Trump Threats Shape Canada’s Succession Race Before It Has Really Begun

الأربعاء، 08 يناير 2025 07:58 م
Canada’s prime minister
Canada’s prime minister

The race to be Canada’s next prime minister is still at the starting line and Donald Trump has already cast a shadow over it.

The US president-elect made his most menacing comments yet about Canada on Tuesday, suggesting his administration could use “economic force” to turn the country into a US state. Trump repeated his claim that the US trade deficit is a subsidy and his intention to impose “serious” tariffs on goods the US buys from Canada and Mexico.

His comments ensure that the Canada-US relationship — and who can best deal with an emboldened Trump — will be a top issue in the contest to lead Liberal Party. Prime Minister Justin Trudeau triggered that race on Monday when he said he’ll step down once his successor is chosen. 

Already, one of the country’s most senior cabinet ministers has decided he won’t run.

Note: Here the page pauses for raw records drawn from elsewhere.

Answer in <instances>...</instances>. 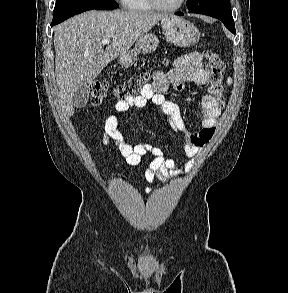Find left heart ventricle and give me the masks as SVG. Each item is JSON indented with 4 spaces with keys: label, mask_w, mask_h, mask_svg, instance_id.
Wrapping results in <instances>:
<instances>
[{
    "label": "left heart ventricle",
    "mask_w": 288,
    "mask_h": 293,
    "mask_svg": "<svg viewBox=\"0 0 288 293\" xmlns=\"http://www.w3.org/2000/svg\"><path fill=\"white\" fill-rule=\"evenodd\" d=\"M157 1L164 6H173L177 4L179 0H157Z\"/></svg>",
    "instance_id": "1"
}]
</instances>
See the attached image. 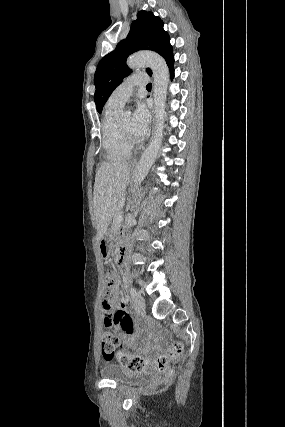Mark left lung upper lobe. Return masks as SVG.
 Listing matches in <instances>:
<instances>
[{"instance_id":"5c2ea615","label":"left lung upper lobe","mask_w":285,"mask_h":427,"mask_svg":"<svg viewBox=\"0 0 285 427\" xmlns=\"http://www.w3.org/2000/svg\"><path fill=\"white\" fill-rule=\"evenodd\" d=\"M139 50H152L160 54L166 62L173 58L170 38L163 29V21L152 12L140 11L132 22L125 40L120 41L115 50L104 56L98 63L94 83V101L97 111L103 106L113 90L122 83L131 70L126 65L127 57ZM147 72H150L147 69Z\"/></svg>"}]
</instances>
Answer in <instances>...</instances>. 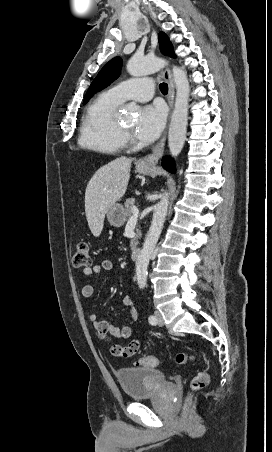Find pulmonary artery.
Here are the masks:
<instances>
[{"label": "pulmonary artery", "instance_id": "1", "mask_svg": "<svg viewBox=\"0 0 272 452\" xmlns=\"http://www.w3.org/2000/svg\"><path fill=\"white\" fill-rule=\"evenodd\" d=\"M153 88L151 79L134 78L111 87L108 92L119 102L127 100L145 102L152 98Z\"/></svg>", "mask_w": 272, "mask_h": 452}]
</instances>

Finance Minister Dominic LeBlanc said Wednesday he’s staying out of the race to focus on his work as the point person for the government in dealing with the US. 

“The threat these tariffs pose to our nation’s economic well-being and to the livelihood of a countless number of Canadian families cannot be understated — and as such, it requires nothing less than my full attention,” LeBlanc wrote on social media site X. 

The leadership contest may take a couple of months, which means a new leader might step into the job of prime minister in the midst of a trade war and a recession in Canada. 

Dealing with Trump “isn’t just the most pressing foreign policy challenge we face. The domestic implications are so profound,” said Scott Reid, a former adviser to Paul Martin, Canada’s prime minister from 2003 to 2006. “It is the No. 1 policy challenge that the country is going to endure in this next number of months.”

Those taunts about Canada becoming the 51st US state brought a rebuke from Trudeau — “There isn’t a snowball’s chance in hell,” he wrote Tuesday — and from some of his potential successors. 

“President-elect Trump’s comments show a complete lack of understanding of what makes Canada a strong country,” Foreign Affairs Minister Melanie Joly said on X. “Our economy is strong. Our people are strong. We will never back down in the face of threats.” 

Trump has complained about the size of the US trade deficit with Canada, falsely overstating it as $100 billion or more. Last year the number was $41 billion for goods and services. For goods alone it was about $72 billion, according to US Census Bureau data.  

That trade deficit is a direct result of US thirst for Canadian energy. If you remove oil and gas from the equation, the US actually enjoys a significant trade surplus with its northern neighbor, according to calculations by economists at National Bank of Canada. 

But Trump and his aides are clearly determined to impose widespread tariffs on US trading partners. Whoever is representing Canada’s interests after Trudeau’s departure won’t be able to win the day on logic alone, Reid said.